Yola melirik jam di pergelangan tangannya itu dengan gelisah. Sedari tadi ponsel di dalam tasnya juga sepertinya akan berdering terus karena panggilan dari Hafiz andai Yola tidak mengaktifkan mode silent pada ponsel itu.
"Abang nanti tidur dimana?" tanya Yola resah ketika mereka sedang berada dalam perjalanan ke rumah Atok Yahya untuk mengantar Ammar.
Dia takut Hafiz menunggunya di luar sementara dia pulang berbarengan dengan Ilham. Terasa aneh memang, dia harus pergi sembunyi- sembunyi seperti ini padahal dia pergi dengan suaminya sendiri. Dia takut akan terjadi pertikaian antara Hafiz dengan Ilham nanti.
"Abang tidur dengan isteri Abanglah," jawab Ilham enteng.
"Abang!!!" protes Yola.
Dari kaca spion dia melihat Ammar yang tertidur di pangkuan Saidah, pengasuhnya. Memalukan sekali mereka harus membahas hal seperti ini di depan orang lain.
"Ape??" bisik Ilham menggoda sambil mencondongkan wajahnya ke arah Yola yang duduk di sampingnya.
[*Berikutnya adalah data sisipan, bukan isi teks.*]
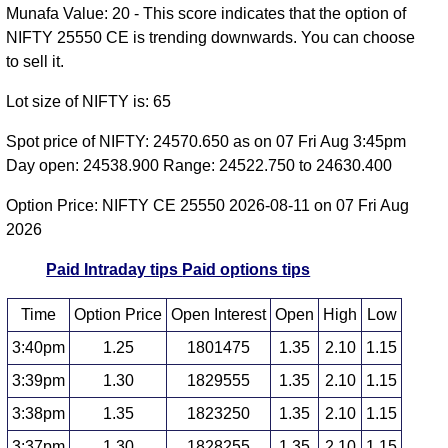
Munafa Value: 20 - This score indicates that the option of
NIFTY 25550 CE is trending downwards. You can choose
to sell it.
Lot size of NIFTY is: 65
Spot price of NIFTY: 24570.650 as on 07 Fri Aug 3:45pm
Day open: 24538.900 Range: 24522.750 to 24630.400
Option Price: NIFTY CE 25550 2026-08-11 on 07 Fri Aug
2026
Paid Intraday tips
Paid options tips
Time
Option Price
Open Interest
Open
High
Low
3:40pm
1.25
1801475
1.35
2.10
1.15
3:39pm
1.30
1829555
1.35
2.10
1.15
3:38pm
1.35
1823250
1.35
2.10
1.15
3:37pm
1.30
1828255
1.35
2.10
1.15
"Yang fokus nyetirnya!!" tegur Yola lagi.
Rasanya Ilham ini tak henti- hentinya membuat dia merasa malu pada Saidah. Wanita tua pengasuh Ammar itu bahkan pernah melihat mereka berciuman di dapur apartemennya. Ah, tidak, tidak!! bantah Yola dalam hati. Waktu itu jelas- jelas Ilham yang menciumnya.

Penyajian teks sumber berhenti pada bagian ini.